F.L. Robinson1; A.P. Misizin1; D.P. O'Brien2; G.S. Johnson2; J.E. Dixon1; G.D. Shelton1
Three male Manchester terrier littermates were presented at 2 months of age for weakness and failure to thrive. The dam and sire were clinically normal. The dam was previously bred to a different male with 2 male puppies showing similar clinical signs.
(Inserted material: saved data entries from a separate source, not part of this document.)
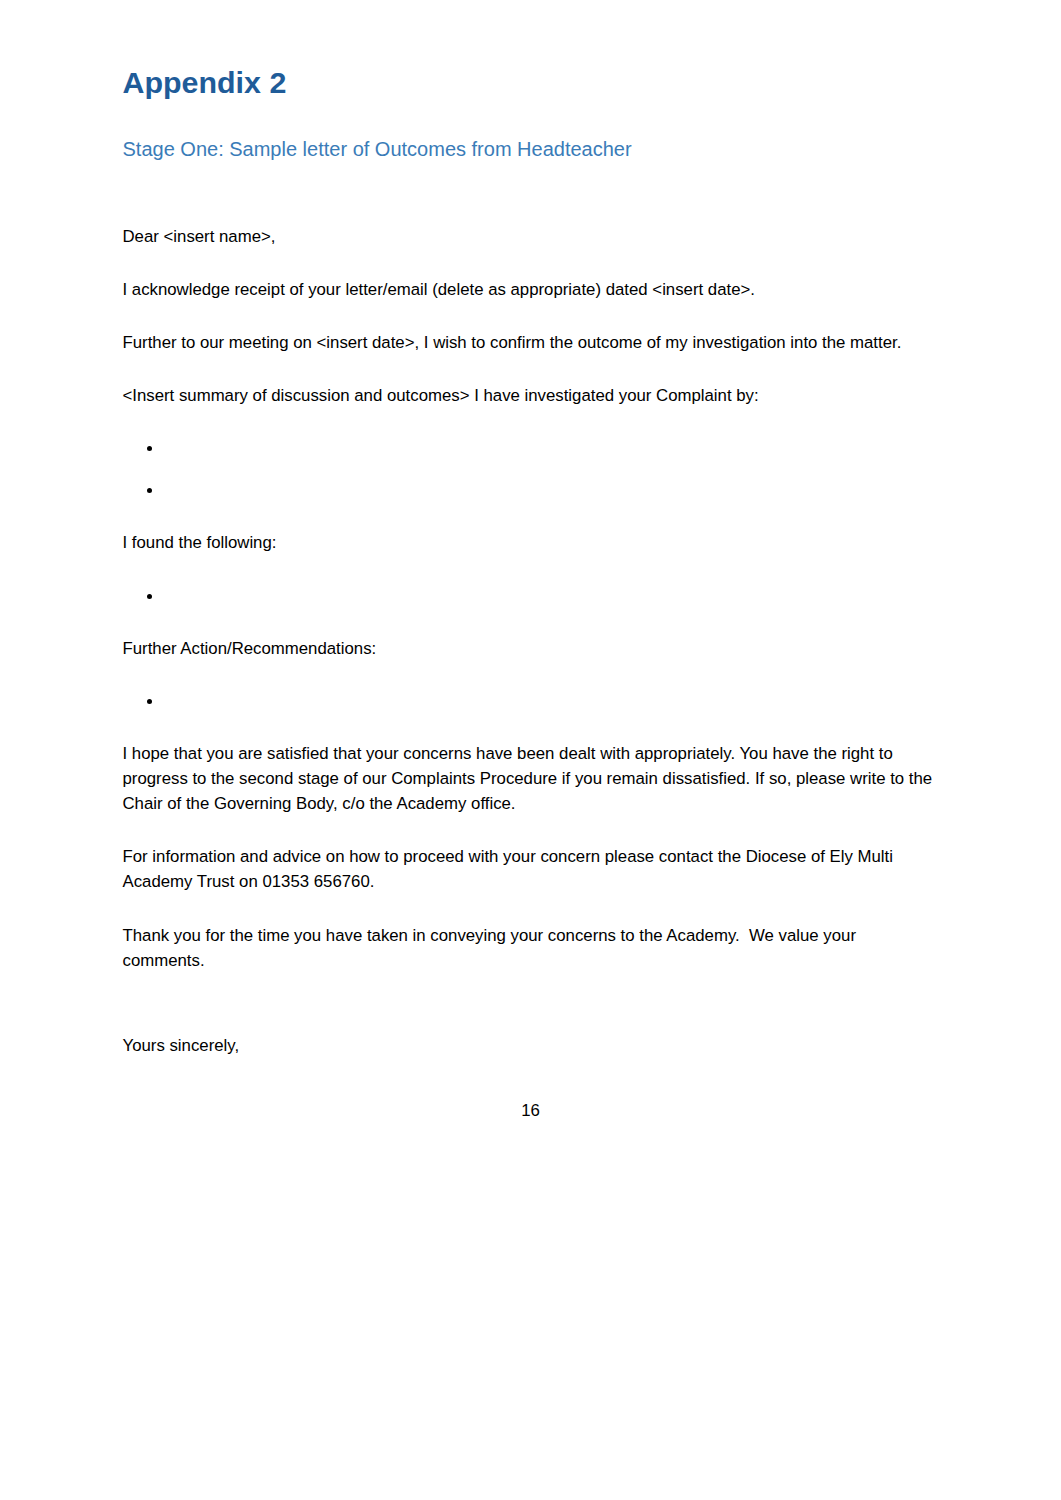Appendix 2
Stage One: Sample letter of Outcomes from Headteacher
Dear <insert name>,
I acknowledge receipt of your letter/email (delete as appropriate) dated <insert date>.
Further to our meeting on <insert date>, I wish to confirm the outcome of my investigation into the matter.
<Insert summary of discussion and outcomes> I have investigated your Complaint by:
I found the following:
Further Action/Recommendations:
I hope that you are satisfied that your concerns have been dealt with appropriately. You have the right to progress to the second stage of our Complaints Procedure if you remain dissatisfied. If so, please write to the Chair of the Governing Body, c/o the Academy office.
For information and advice on how to proceed with your concern please contact the Diocese of Ely Multi Academy Trust on 01353 656760.
Thank you for the time you have taken in conveying your concerns to the Academy. We value your comments.
Yours sincerely,
16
Muscle biopsy specimens from all three puppies showed centrally placed nuclei resembling fetal myotubes, or a central clear zone, within most type 1 fibers. Cryostat sections reacted for oxidative enzymes showed attenuated activity at the periphery of the fibers, and dense oxidative staining at the center of the fibers, which lacked myosin ATPase activity. Ultrastructural analysis correlated well with the histochemical findings including myofilaments forming a compact peripheral rim around a central nucleus, or around a central zone, containing mitochondria, glycogen, or dilated membranous profiles. In humans, recessive mutations in the myotubularin (MTM1) gene cause X-linked myotubular myopathy. MTM1 is a member of a family of phosphoinositide 3-phosphatases that dephosphorylate phosphatidylinositol 3-phosphate and phosphatidylinositol 3,5-bisphosphate. The canine MTM1 gene also resides on the X chromosome. Accordingly, MTM1 was investigated as a possible gene responsible for the described myotubular myopathy in Manchester Terriers. MTM1 protein was analyzed in affected and normal dog muscle. MTM1 protein in detergent extracts was immunoprecipitated with an anti-MTM1 antibody (Santa Cruz Biotechnology) and protein-A agarose, then analyzed by SDS-PAGE and immunoblotting using an anti-MTM1 antibody. MTM1 protein was not detected in the muscle extracts from affected dogs. MTM1 mRNA analysis of muscle was performed by RT-PCR. Exon 1 containing mRNA was not detected in affected dogs. In conclusion, myotubular myopathy in Manchester Terrier dogs is clinically, histologically, ultrastructurally, and biochemically similar to that of human X-linked myotubular myopathy. The absence of MTM1 protein and exon 1 containing mRNA in muscle tissue of affected dogs suggests that loss of function mutations in this PI 3-phosphatase may be the causative genetic defect. Preliminary data suggests a mutation in exon 1 of the MTM1 gene.
Originally presented at the World Muscle Society Meeting, Giardini-Naxos, Taormina, Sicily, October 2007.